Nigeria is a country blessed with a lot of things needed to grow scientifically, and we have a lot of people out there who have interests and are ready to explore scientific knowledge, to discover new things but are handicapped due to the lack of conducive environment to work in and lack of materials to work with, among other more challenges. Due to these issues, many have lost interest to be scientifically creative and have lost their mind of curiosity.
The government can help revive these curiosity and creativity, and even inspire these attributes in some other people by creating science programs, focusing on unleashing curiosity at the cutting edge of scientific fields in scientists’ quests for new knowledge. Also, better encouragement for students in the science-based course of studies will go a long way as inventions from all around the world comes from curious minded people who refused to give up and partnership from individuals who recognizes these talents. From exploring how very small atomic particles take on emergent properties that can form the basis for new materials, to building instrumentation and tools that allow exploration of long standing questions and open up new ones not yet asked, to exploring mechanisms underlying how communities of microbes communicate, curiosity and imagination are essential to the enterprise of understanding our natural world.
Also, the society can come together and establish foundations where science can be learned. These foundations will have portfolios that will seek occasions, approaches and models that help bring science to people in ways that capture the wonder of nature as well as the excitement that comes from asking questions and figuring things out. Public engagement with the solar eclipse is just one example.
And there should be foundation grantees that will demonstrate the appeal of everyday phenomena, as well; including when this phenomenon is made more accessible through high-quality, low-cost tools that anybody – kids and adults alike – can use to engage in meaningful exploration and discovery.
Furthermore, people should be able to come together, with the help of the government to establish Science & Technology Museums, that will be equipped with science-rich educational institutions design exhibits, that aim to invite their visitors to ask and pursue questions and to keep them coming back in their quests for understanding.
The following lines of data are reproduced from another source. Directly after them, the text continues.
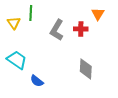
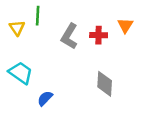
orange triangle: (98, 14) -> (125, 25), moved
blue semicircle: (37, 81) -> (45, 98), turned 96

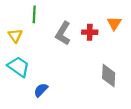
yellow triangle: (17, 28) -> (15, 36), moved
gray diamond: (105, 84) -> (109, 76), moved

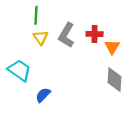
orange triangle: (114, 23) -> (112, 47), moved
yellow triangle: (15, 36) -> (41, 38), moved

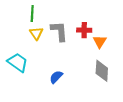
gray L-shape: (66, 35) -> (59, 31), turned 145
blue semicircle: (43, 95) -> (56, 77), moved

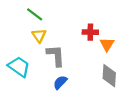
green line: (32, 14) -> (35, 14), turned -56
gray L-shape: (59, 31) -> (56, 56), moved

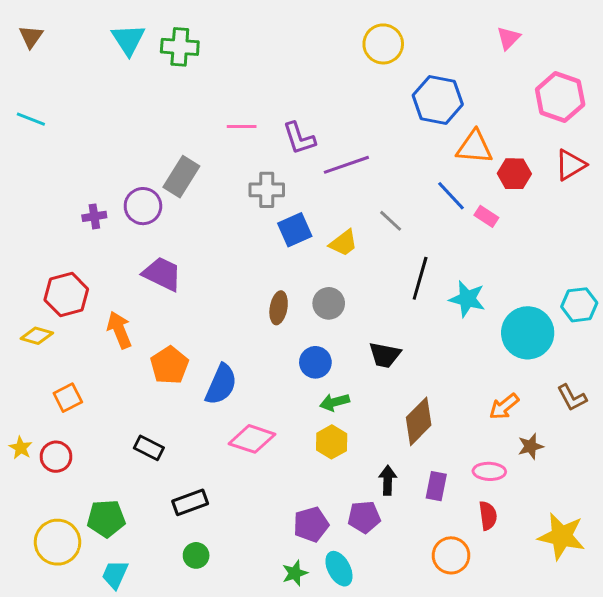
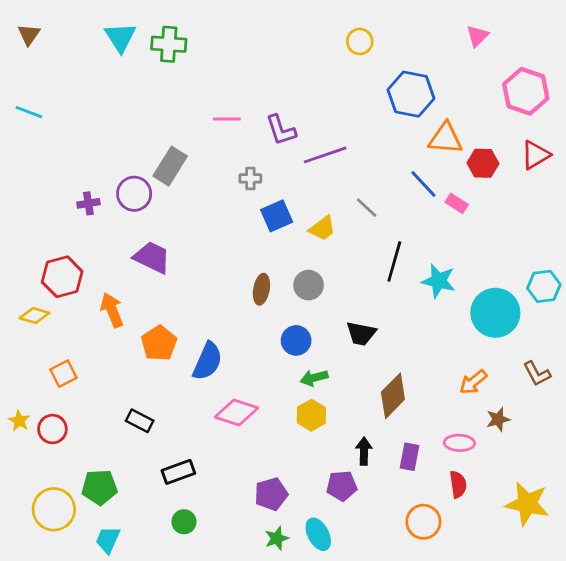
yellow circle: (383, 44) -> (360, 41), size x0.7
gray cross: (267, 190) -> (250, 178), size x0.7
purple pentagon: (311, 524) -> (271, 494), moved

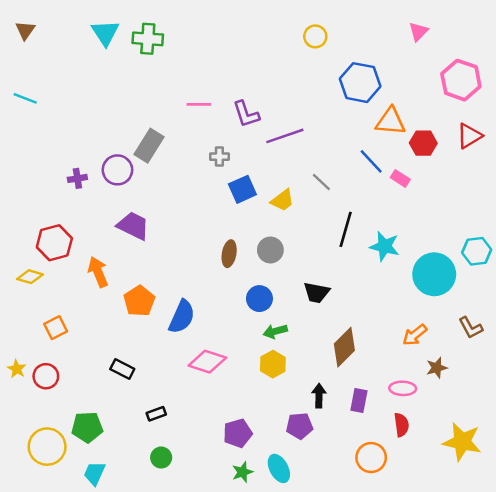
black rectangle: (178, 472) -> (156, 414), size x0.7

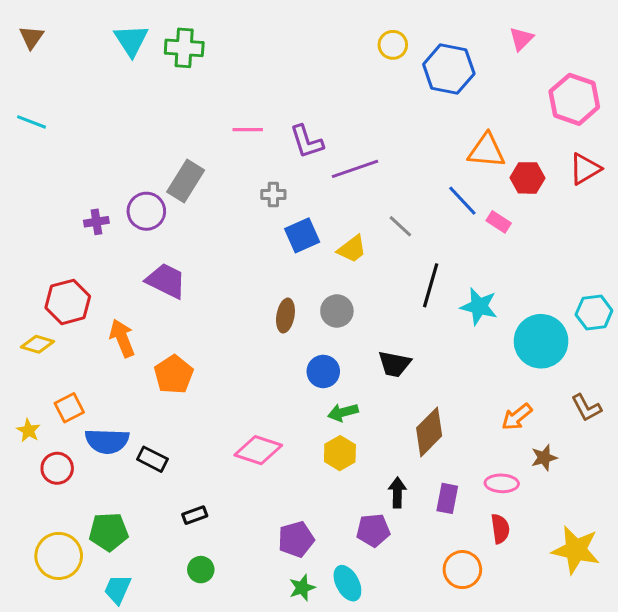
blue hexagon: (360, 83) -> (449, 69), moved
blue semicircle: (182, 317) -> (107, 441), moved, turned 68
yellow star: (17, 369) -> (28, 430), moved

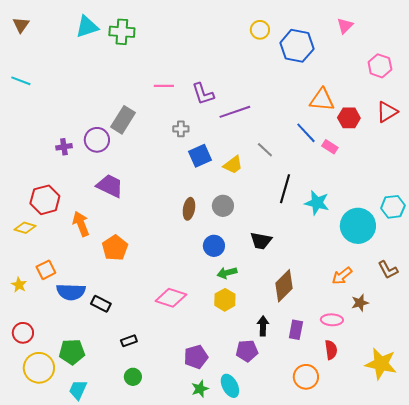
cyan triangle: (131, 40) -> (87, 27), turned 45
pink hexagon: (574, 99) -> (380, 66), size x0.7
red circle: (57, 468) -> (23, 333), moved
Time in these halls demonstrate that science can be irresistible.
Over time, persistent curiosity and inquiry can provide opportunities for much deeper engagement with science. With that, can come confidence that one can figure things out, that marvels can be understood, that assumptions should be examined and that science is trustworthy. To borrow the words of an Indian born scientist, Manu Prakash: “We are all born curious. Science translates these curiosities into questions. Questions anyone can ask, questions anyone can answer, and with critical thinking and the right set of tools, distinguish fact from fiction.”